3. A nursing student is learning about the immune system. Which statement about immunoglobulins is correct? A. Adult levels of IgG are reached by the age of 6 months. B. Children are born with adult levels of IgA. C. IgE leads the body's attack against bacteria and viruses. D. IgM is the first type of antibody made in response to infection.

ANS: D IgM is the first antibody made in response to an infection. Adult levels of IgG are reached by 1 year of age. Children attain an adult level of IgA by 5 years of age. IgE is important in the response against fungus spores, animal dander, and pollen.

34. A parent is refusing to have a child vaccinated, preferring to have the child contract the illness and develop "natural immunity." Which response by the nurse is best? A. "I'm sure you know what is best for your baby." B. "I'll have to report you to social work." C. "That practice is dangerous and illegal." D. "These diseases have many serious consequences."

> **Problem description**
Repeat everything in the nursing exam excerpt from "3. A nursing" down to "dander, and pollen.". The material that comes next is separate from the nursing exam excerpt.

> **Entries provided**
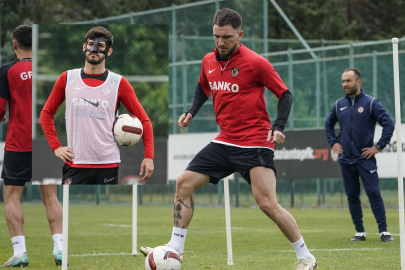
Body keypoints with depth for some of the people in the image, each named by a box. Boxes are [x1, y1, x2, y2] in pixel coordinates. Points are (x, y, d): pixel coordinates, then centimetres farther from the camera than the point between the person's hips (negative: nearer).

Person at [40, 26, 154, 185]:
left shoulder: (119, 84, 2)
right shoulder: (67, 79, 6)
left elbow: (143, 120, 6)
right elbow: (46, 114, 17)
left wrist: (148, 156, -6)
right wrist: (56, 147, 4)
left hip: (108, 166, 0)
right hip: (75, 164, 0)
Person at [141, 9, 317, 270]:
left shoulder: (256, 62, -13)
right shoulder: (209, 61, 6)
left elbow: (285, 94, -7)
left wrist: (278, 126, -20)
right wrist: (191, 112, 10)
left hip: (255, 144, -7)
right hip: (225, 141, 7)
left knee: (268, 204, -14)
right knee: (185, 182, 1)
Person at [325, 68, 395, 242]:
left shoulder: (370, 103, -4)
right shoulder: (339, 105, 9)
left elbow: (388, 124, -7)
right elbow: (328, 124, 25)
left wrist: (379, 146, -10)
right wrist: (333, 142, 12)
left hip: (365, 158, -4)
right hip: (345, 159, 4)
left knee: (374, 194, -9)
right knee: (352, 197, 5)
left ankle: (384, 231, -8)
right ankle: (360, 232, 11)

> **Solution for this task**
3. A nursing student is learning about the immune system. Which statement about immunoglobulins is correct? A. Adult levels of IgG are reached by the age of 6 months. B. Children are born with adult levels of IgA. C. IgE leads the body's attack against bacteria and viruses. D. IgM is the first type of antibody made in response to infection.

ANS: D IgM is the first antibody made in response to an infection. Adult levels of IgG are reached by 1 year of age. Children attain an adult level of IgA by 5 years of age. IgE is important in the response against fungus spores, animal dander, and pollen.